Sotnyk again took part in the July 2019 Ukrainian parliamentary election, this time for the party Strength and Honor. But in the election the party won 3.82%, not enough to clear the 5% election threshold and thus no parliamentary seats.

===Council of Europe===
Olena Sotnyk is a permanent delegate to the Parliamentary Assembly of the Council of Europe and holds strong positions in this international body. She is the Vice-Chairman of the Committee on Legal Affairs and Human Rights, which had previously headed. In addition, mrs. Sotnyk is a member of the Committee on Political Affairs and Democracy, the Committee on the Election of Judges to the European Court of Human Rights, Sub-committee on Human Rights, Sub-committee on External Relations and Sub-committee on implementation of judgments of the European Court of Human Rights.

Activity in PACE:

– Head of observation mission on the presidential election in Turkey;

– Member of observation mission on the presidential election in Georgia;

– Member of observation mission on the parliamentary elections in Turkey, Bulgaria and Jordan.

Prepared reports:

– Observation of the early presidential and parliamentary elections in Turkey (24 June 2018);

Reporter on:

– Restrictions on NGO activities in Council of Europe member States.

Prepared Committee opinions:

- Follow-up to the report of the Independent Investigation Body on the allegations of corruption within the Parliamentary Assembly;

– Social services in Europe: legislation and practice of the removal of children from their families in Council of Europe member States;

– Media freedom as a prerequisite for democratic elections.

In addition, Olena actively participates in the life of the Inter-Parliamentary Union, where in the fall of 2018 was elected as a member of the Bureau of Women's Parliamentarians.

Mrs. Sotnyk also represents the Ukrainian side in a number of groups on commonwealth, in particular she is:

• Co-chair of the Inter-Parliamentary Relations Unit with Belgium

• Member of the Inter-Parliamentary Relations Unit with the United States

• Member of the Inter-Parliamentary Relations Unit with Canada

• Member of the Inter-Parliamentary Relations Unit with France

• Member of the Inter-Parliamentary Relations Unit with (Germany)

• Member of the Inter-Parliamentary Relations Unit with the United Kingdom

• Member of the Inter-Parliamentary Relations Unit with Switzerland

== Other achievements ==
Since 2016 Olena Sotnyk is a participant of the Model District project within the USAID Program RADA. The project aims to make communication between the MPs and Citizens more effective, thus improving the representation of public in the legislative process. Only seven Members of the Parliament have been selected to participate in the project.

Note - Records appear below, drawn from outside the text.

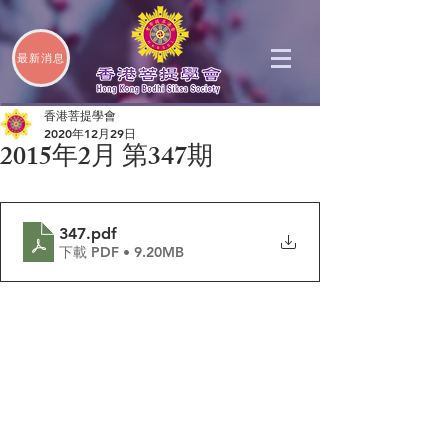
最新消息
香港菩提學會
2020年12月29日
2015年2月 第347期
347
.pdf
下載 PDF • 9.20MB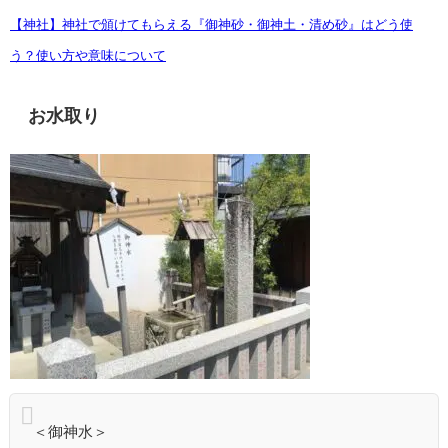
【神社】神社で頒けてもらえる『御神砂・御神土・清め砂』はどう使
う？使い方や意味について
お水取り
＜御神水＞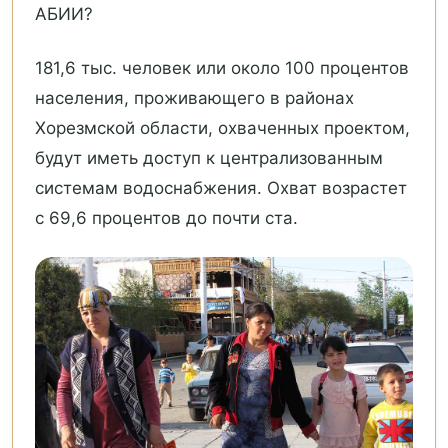
АБИИ?
181,6 тыс. человек или около 100 процентов
населения, проживающего в районах
Хорезмской области, охваченных проектом,
будут иметь доступ к централизованным
системам водоснабжения. Охват возрастет
с 69,6 процентов до почти ста.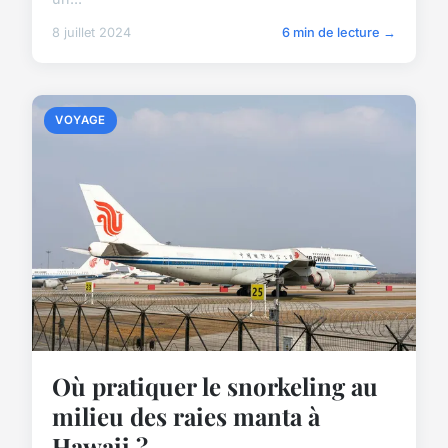
8 juillet 2024
6 min de lecture →
VOYAGE
Où pratiquer le snorkeling au
milieu des raies manta à
Hawaii ?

She was included to the list of 100 the most successful women of Ukraine in 2019 according to the edition of "New Time". Also Olena Sotnyk was included to the list of successful women-lawyers in 2019 according to the edition of "Legal Newspaper".

Olena is co-author of a number of bills, which have received positive conclusions from the Council of Europe Commission on Democracy through Law (Venice Commission), in particular the Law of Ukraine "On the Judiciary and Status of Judges".

It is also worthwhile to note the draft Law of Ukraine "On the Principles of State Policy in the Field of European integration", an alternative draft of the Law of Ukraine "On Currency", which became the basis of currency legislation. She is a co-author for an alternative draft Law of Ukraine "On the Supreme Anticorruption Court of Ukraine".

After receiving the parliamentary mandate, Olena Sotnyk continues to protect the rights of citizens with active public positions. She is one of the initiators of the creation of the Interim Commission of Inquiry of the Verkhovna Rada on investigation of information on the attacks against Kateryna Handzyuk and other civic activists and the Interim Commission of Inquiry of the Verkhovna Rada on investigation of information on the interference in pre-trial investigation of crimes committed against participants in peaceful protest actions between November 2013 and February 2014.

In March 2019,  Sotnyk became the first female who will represent Ukraine in the Yale World Fellows Program.